EL PODER DE LA CONCIENCIA
- Por Alex Noguera
- Periodista
- alexnoguera230@gmail.com
En apenas 15 días, el 2 de abril, la Semana Santa inicia con el domingo de Ramos y luego como por arte de magia todo se acelerará con las compras y el trabajo adelantado hasta el miércoles al mediodía, cuando todo se detiene y “la reflexión” comienza. O al menos debería.
No hizo falta el peligro de la entrada de la gripe aviar al país para que subiera el precio de los huevos, ingrediente esencial para elaborar la tradicional chipa, así como el almidón, el queso Paraguay, la cerveza, etc.

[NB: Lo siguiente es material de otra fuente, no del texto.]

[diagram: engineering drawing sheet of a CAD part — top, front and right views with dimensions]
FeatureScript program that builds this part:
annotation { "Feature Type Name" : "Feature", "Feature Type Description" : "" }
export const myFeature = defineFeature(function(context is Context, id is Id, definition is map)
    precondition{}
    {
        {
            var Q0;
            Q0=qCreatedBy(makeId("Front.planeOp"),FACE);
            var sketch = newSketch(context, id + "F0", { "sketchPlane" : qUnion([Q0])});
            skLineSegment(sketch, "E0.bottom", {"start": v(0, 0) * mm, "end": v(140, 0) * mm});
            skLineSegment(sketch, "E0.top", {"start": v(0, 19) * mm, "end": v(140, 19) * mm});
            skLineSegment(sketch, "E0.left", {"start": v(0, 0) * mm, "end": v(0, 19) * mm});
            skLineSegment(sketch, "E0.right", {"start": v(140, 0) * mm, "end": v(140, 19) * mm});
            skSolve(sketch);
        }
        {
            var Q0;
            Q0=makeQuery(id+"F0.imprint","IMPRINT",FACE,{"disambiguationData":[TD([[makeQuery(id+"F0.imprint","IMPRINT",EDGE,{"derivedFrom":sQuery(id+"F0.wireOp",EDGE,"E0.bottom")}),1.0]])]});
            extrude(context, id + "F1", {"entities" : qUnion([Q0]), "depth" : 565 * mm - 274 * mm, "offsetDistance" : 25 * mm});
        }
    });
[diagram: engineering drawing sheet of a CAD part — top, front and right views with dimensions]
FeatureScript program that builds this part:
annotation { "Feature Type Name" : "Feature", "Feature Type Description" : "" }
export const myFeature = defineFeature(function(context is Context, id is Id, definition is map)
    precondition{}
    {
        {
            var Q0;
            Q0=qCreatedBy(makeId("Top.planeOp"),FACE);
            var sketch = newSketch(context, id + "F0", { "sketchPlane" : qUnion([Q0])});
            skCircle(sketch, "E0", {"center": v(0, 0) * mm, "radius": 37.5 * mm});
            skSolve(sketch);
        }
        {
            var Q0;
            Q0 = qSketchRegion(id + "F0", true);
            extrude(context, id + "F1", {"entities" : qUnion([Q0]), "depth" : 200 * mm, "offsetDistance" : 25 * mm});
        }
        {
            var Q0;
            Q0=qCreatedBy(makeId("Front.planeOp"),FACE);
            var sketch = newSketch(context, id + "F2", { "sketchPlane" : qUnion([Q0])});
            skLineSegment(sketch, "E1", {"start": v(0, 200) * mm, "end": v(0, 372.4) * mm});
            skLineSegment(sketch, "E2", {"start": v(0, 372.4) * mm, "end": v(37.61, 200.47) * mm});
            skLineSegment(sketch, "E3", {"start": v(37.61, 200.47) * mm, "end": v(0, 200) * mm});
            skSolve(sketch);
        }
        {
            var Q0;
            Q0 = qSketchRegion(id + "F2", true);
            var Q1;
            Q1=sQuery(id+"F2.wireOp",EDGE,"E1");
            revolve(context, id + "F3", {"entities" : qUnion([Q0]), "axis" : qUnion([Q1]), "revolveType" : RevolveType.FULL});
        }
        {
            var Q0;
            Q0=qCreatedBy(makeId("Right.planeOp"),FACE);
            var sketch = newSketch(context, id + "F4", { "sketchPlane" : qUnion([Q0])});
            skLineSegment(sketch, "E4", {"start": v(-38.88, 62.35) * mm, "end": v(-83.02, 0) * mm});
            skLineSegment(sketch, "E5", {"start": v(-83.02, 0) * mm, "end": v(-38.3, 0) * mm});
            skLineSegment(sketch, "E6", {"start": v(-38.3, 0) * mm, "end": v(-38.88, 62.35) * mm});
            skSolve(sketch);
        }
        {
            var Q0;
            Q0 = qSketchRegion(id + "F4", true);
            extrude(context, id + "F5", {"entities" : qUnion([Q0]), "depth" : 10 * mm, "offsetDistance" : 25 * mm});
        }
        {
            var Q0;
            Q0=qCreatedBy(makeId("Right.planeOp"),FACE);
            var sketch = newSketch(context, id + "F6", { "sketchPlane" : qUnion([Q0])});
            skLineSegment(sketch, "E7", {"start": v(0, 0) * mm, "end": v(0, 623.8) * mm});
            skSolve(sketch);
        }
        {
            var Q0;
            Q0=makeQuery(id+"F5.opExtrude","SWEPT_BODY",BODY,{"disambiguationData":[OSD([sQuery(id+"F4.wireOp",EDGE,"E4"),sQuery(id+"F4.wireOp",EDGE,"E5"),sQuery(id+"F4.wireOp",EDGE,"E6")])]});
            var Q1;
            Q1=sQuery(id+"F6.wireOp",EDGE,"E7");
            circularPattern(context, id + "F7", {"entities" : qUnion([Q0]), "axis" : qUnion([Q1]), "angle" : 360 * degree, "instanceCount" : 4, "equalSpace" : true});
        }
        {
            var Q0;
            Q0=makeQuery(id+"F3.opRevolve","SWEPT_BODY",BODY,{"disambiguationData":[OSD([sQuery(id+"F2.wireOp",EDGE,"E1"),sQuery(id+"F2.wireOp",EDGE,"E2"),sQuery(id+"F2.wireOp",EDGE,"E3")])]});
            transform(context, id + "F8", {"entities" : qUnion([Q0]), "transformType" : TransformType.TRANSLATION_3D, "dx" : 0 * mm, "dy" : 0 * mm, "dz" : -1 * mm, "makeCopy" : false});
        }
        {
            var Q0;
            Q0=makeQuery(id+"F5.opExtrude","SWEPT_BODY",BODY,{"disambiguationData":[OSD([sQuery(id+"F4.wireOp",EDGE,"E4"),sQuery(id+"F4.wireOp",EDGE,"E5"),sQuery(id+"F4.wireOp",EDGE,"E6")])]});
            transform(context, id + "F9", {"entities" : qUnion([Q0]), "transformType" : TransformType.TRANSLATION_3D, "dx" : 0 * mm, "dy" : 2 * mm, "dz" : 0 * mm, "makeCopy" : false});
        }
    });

Bueno, cada uno tiene su propia receta, ¿verdad?
Eso me hace recordar al finado don Melgarejo, un vecino muy apreciado por todo el barrio, que cada año por estas fechas cumplía el mismo rito de siempre. A pesar de no ser un hombre al que le sobrara el dinero, sí gozaba de toda la libertad del mundo puesto que recorría las veredas de todos con las manos en los bolsillos, en los que siempre guardaba una ración generosa de coquitos, que se pasaba masticando sin parar.
“Melga” tenía su propia receta secreta de chipa. Cada año era igual. A las 3:00 de la mañana ya se levantaba, aunque lloviera, para elegir la mejor leña que usaría en su tatakua. No permitía ni que su mujer ni que sus hijas se metieran en lo que él considerada sagrado; la mezcla de los ingredientes. Así solo él sabía de qué estaba compuesta esa masa que ya era conocida –y sobre todo temida– por todos los parientes y circundantes del vecindario.

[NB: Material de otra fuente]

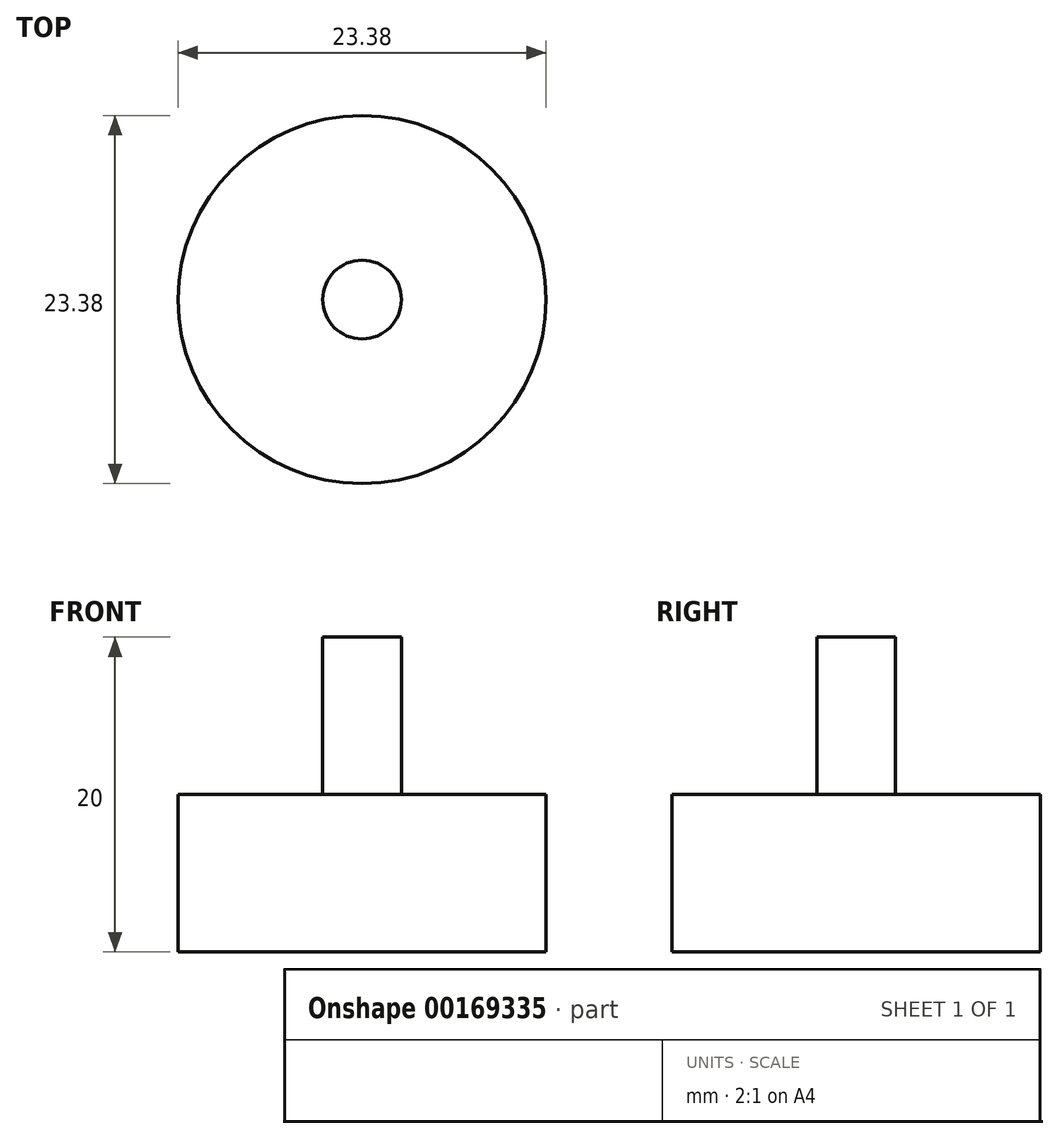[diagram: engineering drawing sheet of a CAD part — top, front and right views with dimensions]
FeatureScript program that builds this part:
annotation { "Feature Type Name" : "Feature", "Feature Type Description" : "" }
export const myFeature = defineFeature(function(context is Context, id is Id, definition is map)
    precondition{}
    {
        {
            var Q0;
            Q0=qCreatedBy(makeId("Front.planeOp"),FACE);
            var sketch = newSketch(context, id + "F0", { "sketchPlane" : qUnion([Q0])});
            skLineSegment(sketch, "E0.bottom", {"start": v(0, 0) * mm, "end": v(2.5, 0) * mm});
            skLineSegment(sketch, "E0.top", {"start": v(0, 10) * mm, "end": v(2.5, 10) * mm});
            skLineSegment(sketch, "E0.left", {"start": v(0, 0) * mm, "end": v(0, 10) * mm});
            skLineSegment(sketch, "E0.right", {"start": v(2.5, 0) * mm, "end": v(2.5, 10) * mm});
            skLineSegment(sketch, "E1.bottom", {"start": v(0, 0) * mm, "end": v(11.69, 0) * mm});
            skLineSegment(sketch, "E1.top", {"start": v(0, -10) * mm, "end": v(11.69, -10) * mm});
            skLineSegment(sketch, "E1.left", {"start": v(0, 0) * mm, "end": v(0, -10) * mm});
            skLineSegment(sketch, "E1.right", {"start": v(11.69, 0) * mm, "end": v(11.69, -10) * mm});
            skLineSegment(sketch, "E2.bottom", {"start": v(0, -10) * mm, "end": v(2.5, -10) * mm});
            skLineSegment(sketch, "E2.top", {"start": v(0, -80) * mm, "end": v(2.5, -80) * mm});
            skLineSegment(sketch, "E2.left", {"start": v(0, -10) * mm, "end": v(0, -80) * mm});
            skLineSegment(sketch, "E2.right", {"start": v(2.5, -10) * mm, "end": v(2.5, -80) * mm});
            skSolve(sketch);
        }
        {
            var Q0;
            Q0=makeQuery(id+"F0.imprint","IMPRINT",FACE,{"disambiguationData":[TD([[makeQuery(id+"F0.imprint","IMPRINT",EDGE,{"derivedFrom":sQuery(id+"F0.wireOp",EDGE,"E1.top")}),1.0]])]});
            var Q1;
            Q1=makeQuery(id+"F0.imprint","IMPRINT",FACE,{"disambiguationData":[TD([[makeQuery(id+"F0.imprint","IMPRINT",EDGE,{"derivedFrom":sQuery(id+"F0.wireOp",EDGE,"E0.top")}),-1.0]])]});
            var Q2;
            Q2=makeQuery(id+"F0.imprint","IMPRINT",FACE,{"disambiguationData":[TD([[makeQuery(id+"F0.imprint","IMPRINT",EDGE,{"derivedFrom":sQuery(id+"F0.wireOp",EDGE,"E2.bottom")}),-1.0]])]});
            var Q3;
            Q3=sQuery(id+"F0.wireOp",EDGE,"E2.left");
            revolve(context, id + "F1", {"entities" : qUnion([Q0, Q1, Q2]), "axis" : qUnion([Q3]), "revolveType" : RevolveType.FULL});
        }
    });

Y desde las 5:00, religiosamente, durante cuatro horas “el experto” amasaba con furia ese intrincado menjunje de sabores, para finalmente darle forma y con las hojas de banana que cortaba en el fondo de su patio metía al horno de barro, que más parecía la puerta del infierno que una posibilidad de gloria.
El resultado era consabido. Para los novatos era la razonable duda o al menos una instintiva sospecha; para los que habían probado antes esa chipa… era para espantarse.

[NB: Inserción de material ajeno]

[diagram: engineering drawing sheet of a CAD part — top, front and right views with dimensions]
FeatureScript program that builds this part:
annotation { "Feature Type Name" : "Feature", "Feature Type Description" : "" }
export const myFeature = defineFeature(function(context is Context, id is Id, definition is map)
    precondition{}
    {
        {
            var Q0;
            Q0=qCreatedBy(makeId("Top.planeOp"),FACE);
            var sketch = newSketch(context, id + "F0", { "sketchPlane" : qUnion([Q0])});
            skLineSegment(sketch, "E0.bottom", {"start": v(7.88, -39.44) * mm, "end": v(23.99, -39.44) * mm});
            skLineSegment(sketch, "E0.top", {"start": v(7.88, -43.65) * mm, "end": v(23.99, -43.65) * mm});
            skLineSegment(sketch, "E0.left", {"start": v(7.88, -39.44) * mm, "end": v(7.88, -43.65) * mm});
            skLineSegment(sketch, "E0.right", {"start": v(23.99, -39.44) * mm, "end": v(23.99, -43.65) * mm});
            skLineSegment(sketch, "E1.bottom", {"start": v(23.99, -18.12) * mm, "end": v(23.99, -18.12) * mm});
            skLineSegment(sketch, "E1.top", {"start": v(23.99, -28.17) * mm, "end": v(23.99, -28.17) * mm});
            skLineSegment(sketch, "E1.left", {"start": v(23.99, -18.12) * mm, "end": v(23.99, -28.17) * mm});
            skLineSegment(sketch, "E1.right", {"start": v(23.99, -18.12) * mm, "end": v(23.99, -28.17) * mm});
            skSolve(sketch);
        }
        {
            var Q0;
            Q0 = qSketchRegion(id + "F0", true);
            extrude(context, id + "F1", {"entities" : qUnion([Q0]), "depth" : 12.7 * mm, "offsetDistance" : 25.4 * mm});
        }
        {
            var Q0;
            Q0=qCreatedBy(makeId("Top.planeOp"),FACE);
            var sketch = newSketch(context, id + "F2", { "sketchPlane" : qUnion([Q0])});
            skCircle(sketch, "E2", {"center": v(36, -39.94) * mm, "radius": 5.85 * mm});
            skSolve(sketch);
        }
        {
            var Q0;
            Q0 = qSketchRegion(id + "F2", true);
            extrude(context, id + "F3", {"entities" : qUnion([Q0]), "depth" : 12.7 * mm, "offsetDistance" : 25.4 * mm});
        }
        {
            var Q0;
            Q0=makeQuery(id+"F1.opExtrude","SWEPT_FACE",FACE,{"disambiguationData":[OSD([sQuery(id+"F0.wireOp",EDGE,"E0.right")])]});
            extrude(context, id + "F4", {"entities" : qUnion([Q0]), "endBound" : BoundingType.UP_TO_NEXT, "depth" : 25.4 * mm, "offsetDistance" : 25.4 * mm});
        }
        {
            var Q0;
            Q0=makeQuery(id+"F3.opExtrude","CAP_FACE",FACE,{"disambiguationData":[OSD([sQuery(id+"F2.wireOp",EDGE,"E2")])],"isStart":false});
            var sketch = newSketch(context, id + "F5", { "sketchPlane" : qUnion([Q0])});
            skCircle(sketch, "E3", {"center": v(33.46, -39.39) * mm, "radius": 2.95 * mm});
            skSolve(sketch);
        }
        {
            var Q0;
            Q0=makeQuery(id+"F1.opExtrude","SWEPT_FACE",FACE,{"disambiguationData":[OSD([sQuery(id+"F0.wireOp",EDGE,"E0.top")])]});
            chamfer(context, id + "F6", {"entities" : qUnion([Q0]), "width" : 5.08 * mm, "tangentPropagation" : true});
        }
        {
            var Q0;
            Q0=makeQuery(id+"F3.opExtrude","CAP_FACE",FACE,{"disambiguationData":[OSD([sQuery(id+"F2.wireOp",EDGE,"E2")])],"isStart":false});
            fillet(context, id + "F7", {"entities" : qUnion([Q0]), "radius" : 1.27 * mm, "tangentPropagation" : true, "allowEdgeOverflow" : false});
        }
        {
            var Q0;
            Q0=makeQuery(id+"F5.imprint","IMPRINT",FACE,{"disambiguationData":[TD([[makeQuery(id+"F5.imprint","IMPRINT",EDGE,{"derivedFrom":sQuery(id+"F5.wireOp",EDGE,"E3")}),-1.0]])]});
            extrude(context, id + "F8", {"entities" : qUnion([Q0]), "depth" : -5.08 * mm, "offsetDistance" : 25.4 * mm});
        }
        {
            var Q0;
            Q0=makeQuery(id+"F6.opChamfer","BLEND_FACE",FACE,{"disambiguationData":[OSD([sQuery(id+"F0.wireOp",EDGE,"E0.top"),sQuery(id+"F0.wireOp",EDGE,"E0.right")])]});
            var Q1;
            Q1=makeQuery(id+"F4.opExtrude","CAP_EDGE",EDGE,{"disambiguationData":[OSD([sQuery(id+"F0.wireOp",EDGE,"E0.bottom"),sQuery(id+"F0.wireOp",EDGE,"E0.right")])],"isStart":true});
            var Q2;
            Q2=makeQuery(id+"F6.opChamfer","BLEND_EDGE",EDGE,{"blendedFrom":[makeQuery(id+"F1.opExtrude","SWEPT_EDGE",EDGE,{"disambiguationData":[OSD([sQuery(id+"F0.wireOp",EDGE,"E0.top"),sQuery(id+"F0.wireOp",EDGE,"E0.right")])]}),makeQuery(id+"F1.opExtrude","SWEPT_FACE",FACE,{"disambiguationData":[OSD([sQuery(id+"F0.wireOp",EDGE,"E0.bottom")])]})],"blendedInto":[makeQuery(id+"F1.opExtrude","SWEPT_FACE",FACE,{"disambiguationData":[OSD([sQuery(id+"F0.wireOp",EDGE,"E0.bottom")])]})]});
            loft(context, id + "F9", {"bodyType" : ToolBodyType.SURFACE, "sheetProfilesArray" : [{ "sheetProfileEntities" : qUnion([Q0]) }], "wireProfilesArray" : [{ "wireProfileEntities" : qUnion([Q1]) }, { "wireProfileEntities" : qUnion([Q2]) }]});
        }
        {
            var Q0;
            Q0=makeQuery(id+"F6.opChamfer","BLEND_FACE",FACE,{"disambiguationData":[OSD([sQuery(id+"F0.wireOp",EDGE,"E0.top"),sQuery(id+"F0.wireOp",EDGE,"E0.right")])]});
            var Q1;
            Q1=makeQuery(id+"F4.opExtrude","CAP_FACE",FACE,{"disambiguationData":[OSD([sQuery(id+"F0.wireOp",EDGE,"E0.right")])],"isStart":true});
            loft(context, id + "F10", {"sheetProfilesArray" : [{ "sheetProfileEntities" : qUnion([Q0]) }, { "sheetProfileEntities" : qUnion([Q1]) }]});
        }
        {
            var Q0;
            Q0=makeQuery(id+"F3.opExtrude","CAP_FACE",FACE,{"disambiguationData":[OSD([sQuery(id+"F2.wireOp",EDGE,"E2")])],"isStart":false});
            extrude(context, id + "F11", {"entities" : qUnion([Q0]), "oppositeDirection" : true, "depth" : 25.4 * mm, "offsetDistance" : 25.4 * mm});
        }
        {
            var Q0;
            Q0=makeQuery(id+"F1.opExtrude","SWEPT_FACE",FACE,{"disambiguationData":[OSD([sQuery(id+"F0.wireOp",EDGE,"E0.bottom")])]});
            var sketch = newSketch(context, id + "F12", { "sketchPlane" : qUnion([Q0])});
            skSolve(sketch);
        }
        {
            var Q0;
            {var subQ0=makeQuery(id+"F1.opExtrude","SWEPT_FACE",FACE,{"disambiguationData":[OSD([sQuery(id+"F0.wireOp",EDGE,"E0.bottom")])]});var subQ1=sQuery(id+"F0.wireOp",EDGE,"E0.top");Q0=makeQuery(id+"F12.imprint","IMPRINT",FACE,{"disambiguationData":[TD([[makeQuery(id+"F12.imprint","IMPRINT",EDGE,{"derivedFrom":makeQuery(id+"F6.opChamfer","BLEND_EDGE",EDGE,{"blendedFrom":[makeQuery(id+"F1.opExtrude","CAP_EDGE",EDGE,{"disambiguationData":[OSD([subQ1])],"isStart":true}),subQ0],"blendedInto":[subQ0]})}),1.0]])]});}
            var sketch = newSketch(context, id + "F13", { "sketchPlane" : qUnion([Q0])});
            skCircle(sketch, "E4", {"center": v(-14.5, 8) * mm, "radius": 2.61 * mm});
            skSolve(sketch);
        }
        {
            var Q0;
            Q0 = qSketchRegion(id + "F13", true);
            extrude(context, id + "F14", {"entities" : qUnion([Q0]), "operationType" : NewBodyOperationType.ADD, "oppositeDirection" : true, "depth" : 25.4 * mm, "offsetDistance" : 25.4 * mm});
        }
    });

Aun así, la generosidad de “Melga” no tenía límites y ofrecía a todo el mundo el fruto de su esfuerzo con la mejor sonrisa. Los amigos aceptaban con el mayor cinismo el regalo y le devolvían el gesto con la más falsa sonrisa que pudieran imaginar. Y así, el lunes después de Pascua, dentro de las bolsas de basura que esperaban al camión recolector estaban escondidas todas esas amedrentadoras bolas que “Melga” llamaba chipa. Nadie se arriesgaba a dar ese peligroso elemento ni siquiera a algún perro callejero, menos a su propia mascota. A no ser que la odiaran.
El bueno de Melgarejo tenía otra característica. Siempre recibía en esas ocasiones a personas que le pedían comida –y bebida– que se decían “muy pobres”. Y el larguirucho bigotón, como era conocido, en su extrema inocencia, compartía con resignado disgusto familiar el alimento que tenían para la mesa.
Los avivados eran los de siempre, los haraganes que no trabajaban y que querían tomar y comer sin mover un dedo.
No sé si “Melga” se daba cuenta de esa estafa sentimental de la que era víctima, pero su espíritu religioso le conminaba a compartir el pan (y sobre todo a pedido de los “invitados”, el vino) con los más necesitados.
Todos estos recuerdos se confabulan para convertirse en nostalgia del ayer, pero volviendo al presente, esta anécdota sirve para entender que es tiempo de reflexionar, ya que en pocas semanas también llega el 30 de abril, fecha clave para decidir sobre nuestro futuro en los próximos cinco años.
Unos, como Melgarejo, se pasan la vida trabajando porque el trabajo es la única opción válida para salir de la pobreza. Otros, como los avivados del buen bigotón, se pasan estafando y mintiendo a los demás, y aprovechándose de su bondad para seguir viviendo sin trabajar y bebiendo y comiendo el fruto del esfuerzo ajeno.
No nos dejemos engañar con las promesas de un mundo mejor sin trabajar. Esa receta es más falsa que la chipa de Melgarejo.